▶ [Task instructions] Transcribe verbatim every line from the line containing "Drug Safety" to the end of the entries, including both endpoints. Output nothing beyond those lines.
==== Exercise material
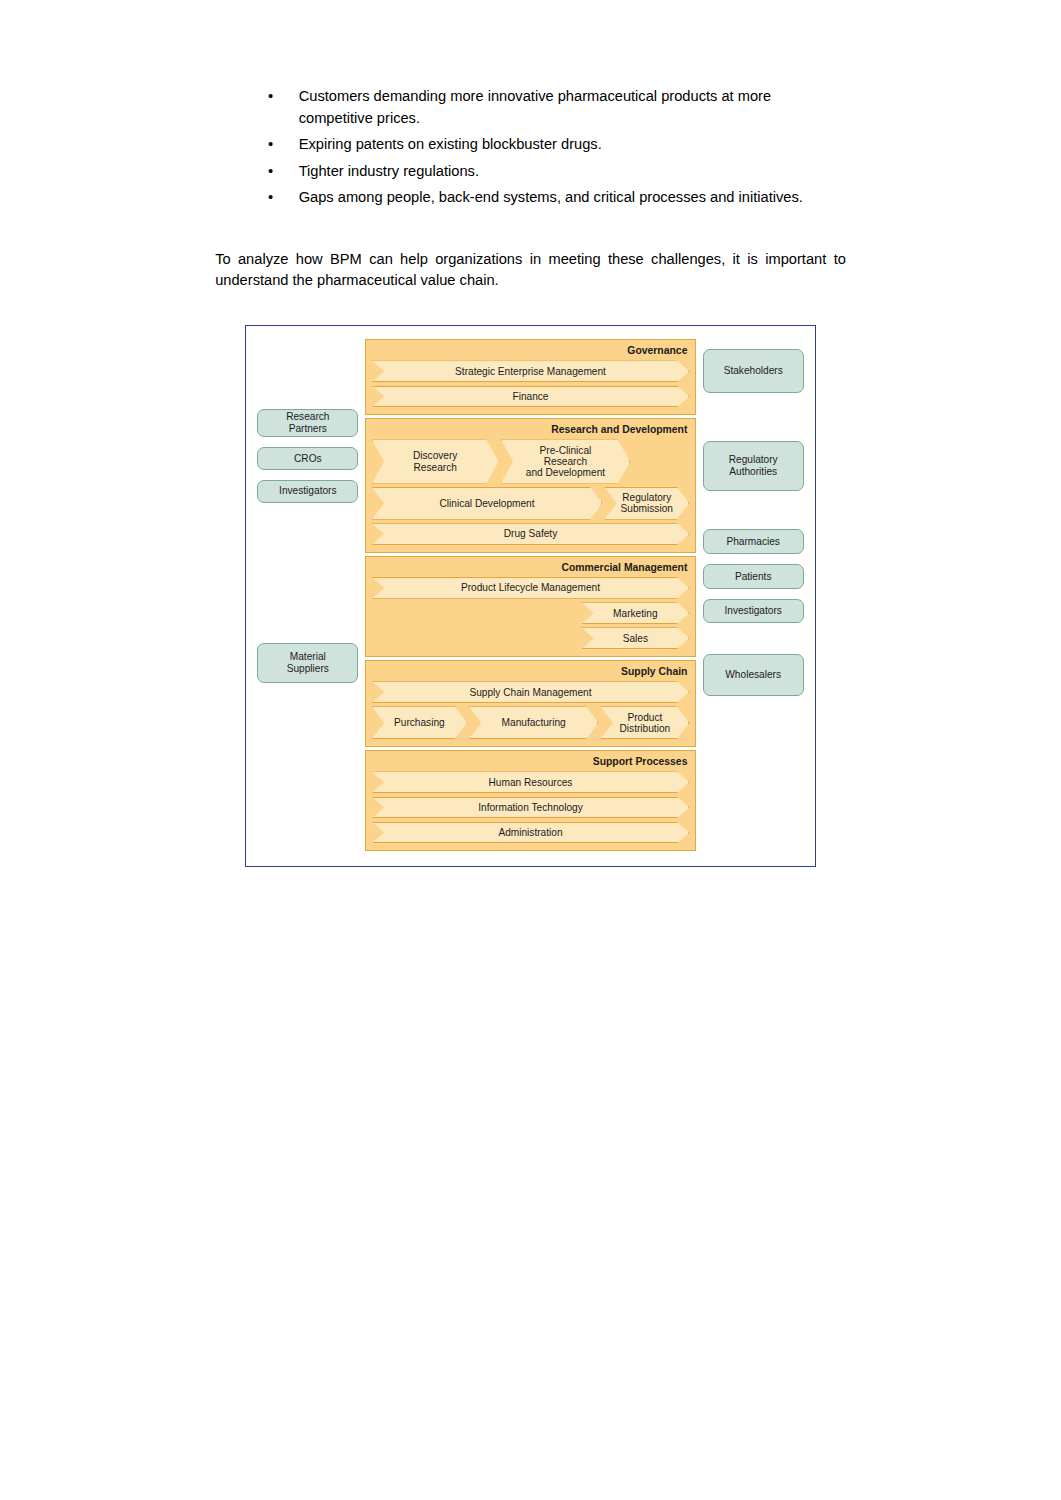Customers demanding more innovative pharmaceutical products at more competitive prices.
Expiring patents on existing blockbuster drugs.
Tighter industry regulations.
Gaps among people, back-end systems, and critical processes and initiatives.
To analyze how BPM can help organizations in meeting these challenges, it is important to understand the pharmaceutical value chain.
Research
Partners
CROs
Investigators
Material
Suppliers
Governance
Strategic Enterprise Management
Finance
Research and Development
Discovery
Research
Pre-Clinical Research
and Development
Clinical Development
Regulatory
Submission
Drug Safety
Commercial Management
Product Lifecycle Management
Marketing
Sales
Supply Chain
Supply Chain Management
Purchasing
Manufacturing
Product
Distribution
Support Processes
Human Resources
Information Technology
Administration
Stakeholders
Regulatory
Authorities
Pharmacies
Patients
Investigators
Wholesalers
========
▶ [Output below]
Drug Safety
Commercial Management
Product Lifecycle Management
Marketing
Sales
Supply Chain
Supply Chain Management
Purchasing
Manufacturing
Product
Distribution
Support Processes
Human Resources
Information Technology
Administration
Stakeholders
Regulatory
Authorities
Pharmacies
Patients
Investigators
Wholesalers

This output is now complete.